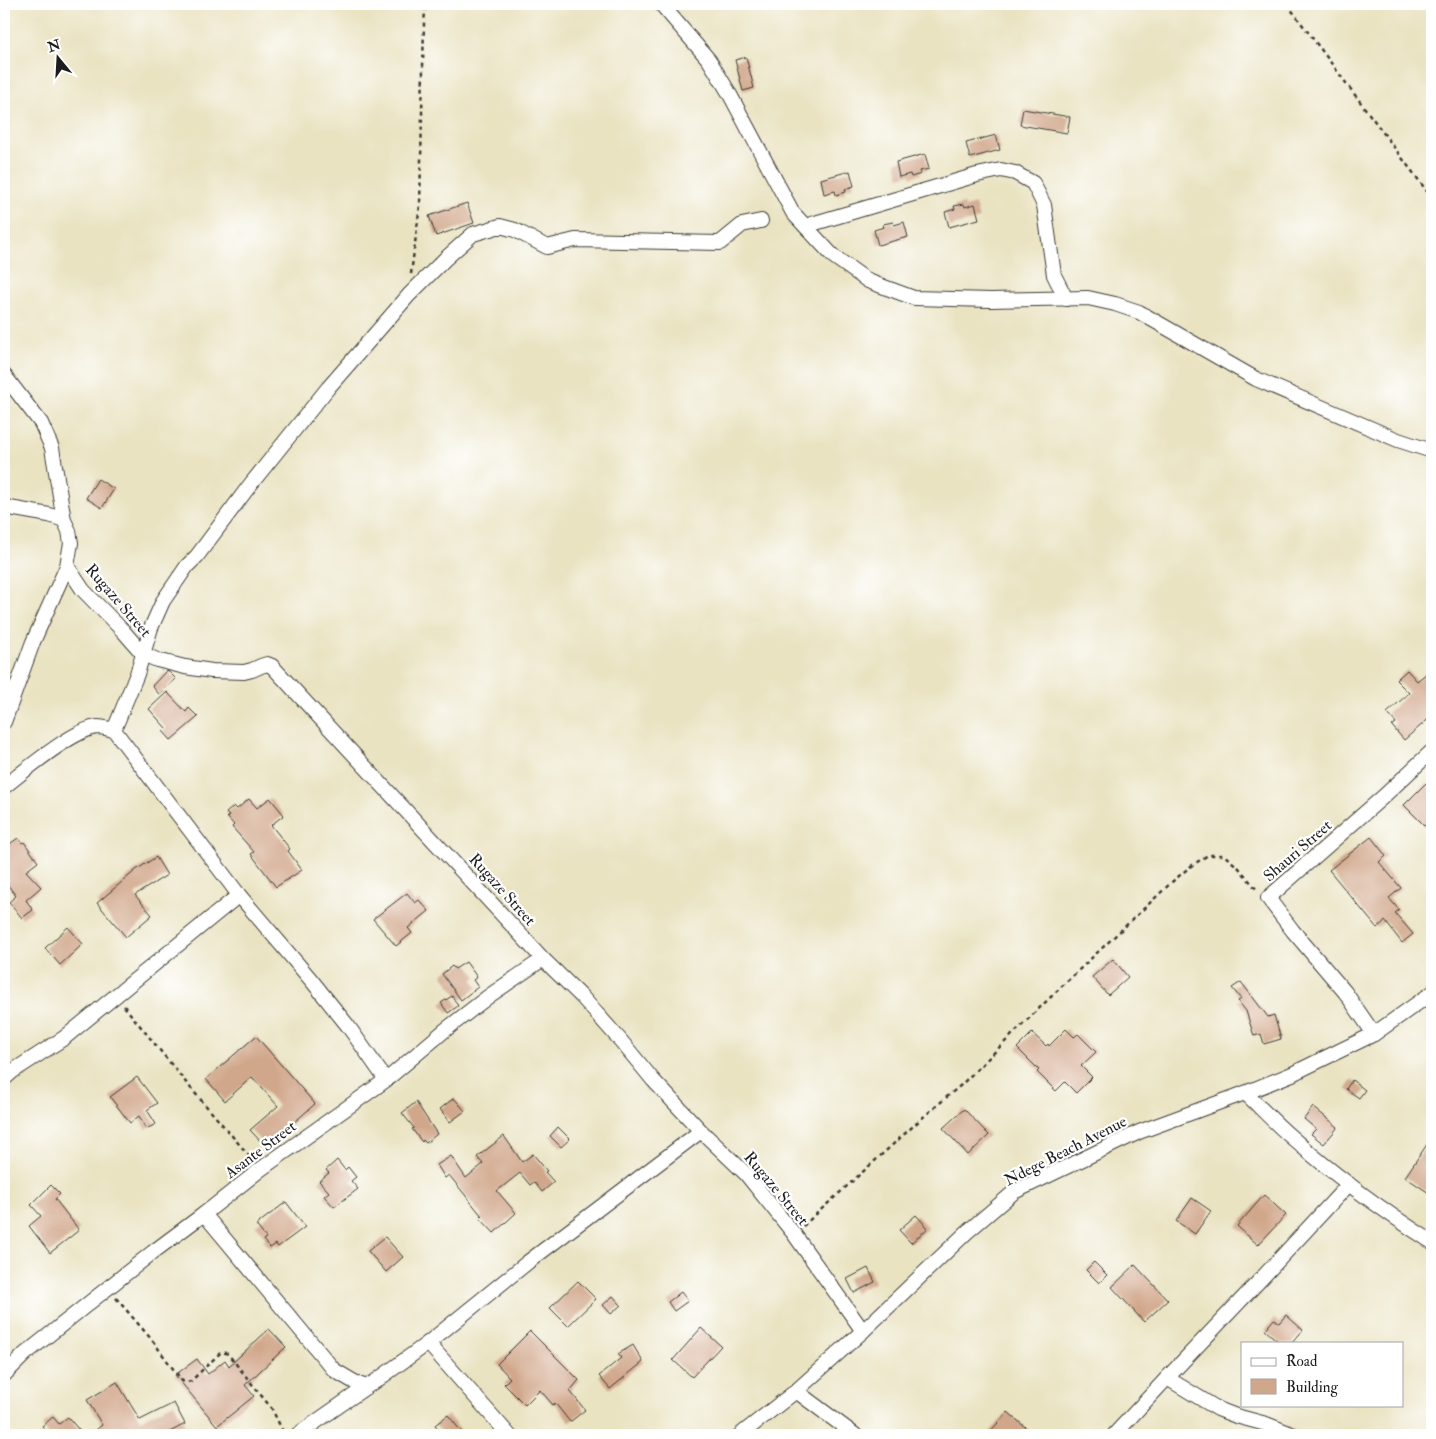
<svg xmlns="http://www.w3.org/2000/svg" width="1436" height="1439" font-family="'IM FELL Double Pica',serif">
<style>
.building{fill:#d1a78b}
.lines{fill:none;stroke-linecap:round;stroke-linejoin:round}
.minor-casing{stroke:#3b3a35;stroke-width:16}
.path{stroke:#3b3a35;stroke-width:2.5;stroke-dasharray:4 4;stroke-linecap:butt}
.minor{stroke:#fff;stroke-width:14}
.labels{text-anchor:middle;stroke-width:4.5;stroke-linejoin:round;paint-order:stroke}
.street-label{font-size:16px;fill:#1c1c1c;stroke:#fff}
</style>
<rect width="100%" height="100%" fill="#fff"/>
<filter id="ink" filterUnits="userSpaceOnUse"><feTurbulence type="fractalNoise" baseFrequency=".02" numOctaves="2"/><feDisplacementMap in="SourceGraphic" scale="10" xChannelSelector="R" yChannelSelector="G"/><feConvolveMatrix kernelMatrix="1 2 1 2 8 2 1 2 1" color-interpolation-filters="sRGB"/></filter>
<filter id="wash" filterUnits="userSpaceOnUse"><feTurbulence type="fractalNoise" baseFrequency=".0096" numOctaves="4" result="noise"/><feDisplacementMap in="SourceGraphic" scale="20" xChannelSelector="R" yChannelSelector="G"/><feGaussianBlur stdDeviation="1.12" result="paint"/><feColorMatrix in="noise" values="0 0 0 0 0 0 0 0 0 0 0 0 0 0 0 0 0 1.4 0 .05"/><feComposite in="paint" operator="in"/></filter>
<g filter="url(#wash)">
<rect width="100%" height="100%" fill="#eae3c2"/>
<g id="blocks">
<g class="building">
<polygon points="746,57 754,88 743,91 735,60"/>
<polygon points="1023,109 1070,117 1067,133 1020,125"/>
<polygon points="996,135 1000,150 970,158 966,143"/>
<polygon points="925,154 929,169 920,171 921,174 911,177 910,174 899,177 896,162"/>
<polygon points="850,171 854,186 845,189 846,192 836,195 835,191 824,194 821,179"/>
<polygon points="467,203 474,223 436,236 429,216"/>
<polygon points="964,204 965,207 975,204 979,219 949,227 945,212 955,209 954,206"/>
<polygon points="893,222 894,225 904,222 908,237 878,245 874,230 884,227 883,224"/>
<polygon points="98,479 114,489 102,508 86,498"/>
<polygon points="1432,669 1432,716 1404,740 1392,726 1396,723 1387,713 1409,693 1396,680 1407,670 1417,681"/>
<polygon points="166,671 169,672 176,679 159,694 152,686"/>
<polygon points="167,692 186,712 189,708 198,717 171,740 163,731 166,728 149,709"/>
<polygon points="1426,783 1432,789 1432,833 1404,805"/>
<polygon points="270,798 284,815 271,825 290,849 288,851 302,870 276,887 251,854 254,852 232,827 234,825 227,817 229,816 226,813 234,806 237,809 249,799 257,808"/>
<polygon points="1371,837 1386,856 1379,862 1401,888 1389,898 1399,910 1395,913 1413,934 1402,943 1385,921 1377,928 1329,870"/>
<polygon points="18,838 22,843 24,842 38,862 26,871 41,887 26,900 33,910 22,918 9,902 16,896 4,880 4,848"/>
<polygon points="156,857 167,875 135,895 152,915 126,937 97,903 136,870"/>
<polygon points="407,893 415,903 419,900 429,911 408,928 412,933 396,946 373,919"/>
<polygon points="68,927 83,944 60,965 45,948"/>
<polygon points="1113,959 1128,977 1108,995 1092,977"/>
<polygon points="466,962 477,977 473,980 478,987 461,1000 442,974 452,966 455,969"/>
<polygon points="1241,982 1268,1017 1274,1015 1281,1039 1264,1044 1261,1034 1254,1036 1246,1011 1238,1001 1241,999 1232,988"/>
<polygon points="452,996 458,1006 448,1013 441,1003"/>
<polygon points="1066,1029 1074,1037 1078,1034 1096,1052 1081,1066 1092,1077 1076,1093 1065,1082 1056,1091 1037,1072 1039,1070 1017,1048 1032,1033 1046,1046 1048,1044 1049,1046"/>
<polygon points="256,1036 315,1104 266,1147 250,1130 278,1106 252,1077 225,1101 206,1079"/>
<polygon points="137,1077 157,1103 147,1110 156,1124 146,1129 139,1116 130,1123 110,1097"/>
<polygon points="1352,1080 1365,1090 1359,1098 1346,1089"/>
<polygon points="454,1098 465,1111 450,1122 440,1109"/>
<polygon points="416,1102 437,1134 426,1143 423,1140 422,1142 412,1129 414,1128 402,1113"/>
<polygon points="1313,1107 1338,1127 1324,1144 1311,1134 1316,1129 1304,1119"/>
<polygon points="964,1109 989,1135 968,1155 943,1128"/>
<polygon points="558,1127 570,1139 561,1147 550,1136"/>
<polygon points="504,1136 522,1162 533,1154 547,1171 545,1172 554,1182 542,1192 534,1182 530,1185 520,1173 497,1191 516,1213 494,1233 480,1218 482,1216 449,1175 445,1178 437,1165 451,1156 466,1178 483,1164 477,1157"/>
<polygon points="1432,1137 1432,1195 1405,1177"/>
<polygon points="337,1160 345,1170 348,1167 356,1177 351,1181 358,1189 334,1207 324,1196 329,1192 319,1181 329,1173 326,1170"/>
<polygon points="51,1185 60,1194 55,1199 79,1230 50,1253 29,1226 41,1216 31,1205"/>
<polygon points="1264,1195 1286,1215 1258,1245 1237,1226"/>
<polygon points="1192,1198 1211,1211 1195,1234 1176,1221"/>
<polygon points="286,1202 305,1227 278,1247 276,1244 270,1248 263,1240 266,1238 256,1225"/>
<polygon points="916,1215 928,1228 911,1243 899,1230"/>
<polygon points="385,1237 403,1257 386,1272 368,1251"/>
<polygon points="1094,1262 1107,1275 1099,1283 1086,1270"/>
<polygon points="1135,1265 1168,1300 1144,1322 1112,1287"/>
<polygon points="868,1268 875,1282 854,1293 847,1279"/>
<polygon points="578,1281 596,1299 568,1326 550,1308"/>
<polygon points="681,1292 688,1301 674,1311 668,1302"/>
<polygon points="613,1296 621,1305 611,1314 603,1305"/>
<polygon points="1286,1315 1303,1330 1292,1343 1280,1343 1265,1330 1274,1319 1279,1323"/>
<polygon points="701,1328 721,1346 692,1377 673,1360"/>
<polygon points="269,1329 286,1347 245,1385 254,1396 217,1426 175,1375 197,1359 208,1374 225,1360 229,1366"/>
<polygon points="530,1331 579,1380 570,1391 585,1410 570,1422 555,1403 553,1405 540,1390 525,1405 504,1384 510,1378 497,1364"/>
<polygon points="633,1345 643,1362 610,1389 599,1376 621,1358 618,1354"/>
<polygon points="117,1382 140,1420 174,1403 185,1424 164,1435 90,1435 102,1425 87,1400"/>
<polygon points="1008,1412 1034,1435 987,1435"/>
<polygon points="448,1415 464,1435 444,1435 435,1425"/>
<polygon points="53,1417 59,1424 68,1417 83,1435 45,1435 48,1433 42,1426"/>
</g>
</g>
</g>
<g filter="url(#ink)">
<use href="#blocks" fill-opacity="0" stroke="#3b3a35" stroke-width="1"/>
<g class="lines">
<g class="minor-casing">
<g id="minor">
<polyline points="661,4 709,60 728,91 793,213 833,256 868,281 914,298 991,300 1088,298 1115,304 1139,312 1256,379 1398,440 1432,451"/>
<polyline points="805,226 977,175 1001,170 1015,173 1033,183 1044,205 1054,275 1066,299"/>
<polyline points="4,375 41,423 52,448 64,520"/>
<polyline points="4,507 49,515 64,520 69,531 71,543 67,566 33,642 4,722"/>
<polyline points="67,566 83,590 124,632 143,654 157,660 185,667 212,671 244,672 252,670 261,666 267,664 272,666 543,959 582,997 621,1041 653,1080 701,1131 746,1174 794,1234 863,1331"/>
<polyline points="114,730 137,674 151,628 163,601 187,566 197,556 250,485 328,388 409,295 445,259 473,234 500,226 515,230 547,247 575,240 720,243 742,225 761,221"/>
<path d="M 4,787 C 23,772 75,728 98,727 C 103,727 109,729 114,730 L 239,895 L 312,981 L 348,1026 L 386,1080"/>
<polyline points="1374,1034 1345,992 1293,931 1268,898 1384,796 1432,751"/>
<polyline points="4,1079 13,1071 64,1038 239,895"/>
<path d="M 1245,1093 C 1260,1107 1274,1122 1290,1136 C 1334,1175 1382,1210 1432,1242"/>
<polyline points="204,1214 334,1370 356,1383 366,1387 376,1381 428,1343 528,1262 701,1131"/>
<polyline points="428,1343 509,1435"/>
<polyline points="4,1375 25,1354 153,1252 204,1214 261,1169 386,1080 444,1031 489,996 543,959"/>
<polyline points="1167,1378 1218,1409 1236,1416 1266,1424 1294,1435"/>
<polyline points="796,1391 855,1435"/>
<polyline points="297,1435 366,1387"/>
<polyline points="740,1435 796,1391 863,1331 967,1232 1014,1192 1139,1132 1245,1093 1292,1074 1374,1034 1432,993"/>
<polyline points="1114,1435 1167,1378 1261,1279 1349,1184"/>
</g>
</g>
<g class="path">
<polyline points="1287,4 1432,198"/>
<polyline points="411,274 420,205 424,22 426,4"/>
<polyline points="124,1006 188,1085 252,1159"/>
<polyline points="803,1226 921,1119 961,1085 1064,984 1173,881 1191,866 1208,855 1224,855 1239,868 1257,890"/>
<polyline points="116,1298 152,1340 182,1381 186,1382 191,1381 219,1354 223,1352 228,1354 272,1409 284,1434"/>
</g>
<use href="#minor" class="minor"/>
</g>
</g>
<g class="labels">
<g class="street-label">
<text transform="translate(119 600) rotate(49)" y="6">Rugaze Street</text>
<text transform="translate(1297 850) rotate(-41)" y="6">Shauri Street</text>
<text transform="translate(503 889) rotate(48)" y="6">Rugaze Street</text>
<text transform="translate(260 1149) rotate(-37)" y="6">Asante Street</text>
<text transform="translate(1065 1150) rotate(-27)" y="6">Ndege Beach Avenue</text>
<text transform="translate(777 1188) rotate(50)" y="6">Rugaze Street</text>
</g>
</g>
<rect width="1436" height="1439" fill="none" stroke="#fff" stroke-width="20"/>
<rect x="1241" y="1342" width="162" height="65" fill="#ffffff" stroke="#a4a4a4"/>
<rect x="1251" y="1358" width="25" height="8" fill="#ffffff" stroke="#a4a4a4"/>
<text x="1286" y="1366" font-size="15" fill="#1c1c1c">Road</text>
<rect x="1251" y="1379" width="25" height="15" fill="#d1a78b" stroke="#a4a4a4"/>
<text x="1286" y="1392" font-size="15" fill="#1c1c1c">Building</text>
<g transform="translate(58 58) rotate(342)" stroke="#ffffff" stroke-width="4" paint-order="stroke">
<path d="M0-4L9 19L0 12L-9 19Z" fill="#1c1c1c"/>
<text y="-8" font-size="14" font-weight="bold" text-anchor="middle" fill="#1c1c1c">N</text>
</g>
</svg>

> PROBLEM STATEMENT
Find the lines of the listing above that hold "labels". Please copy them.

> TASK SOLUTION
.labels{text-anchor:middle;stroke-width:4.5;stroke-linejoin:round;paint-order:stroke}
<g class="labels">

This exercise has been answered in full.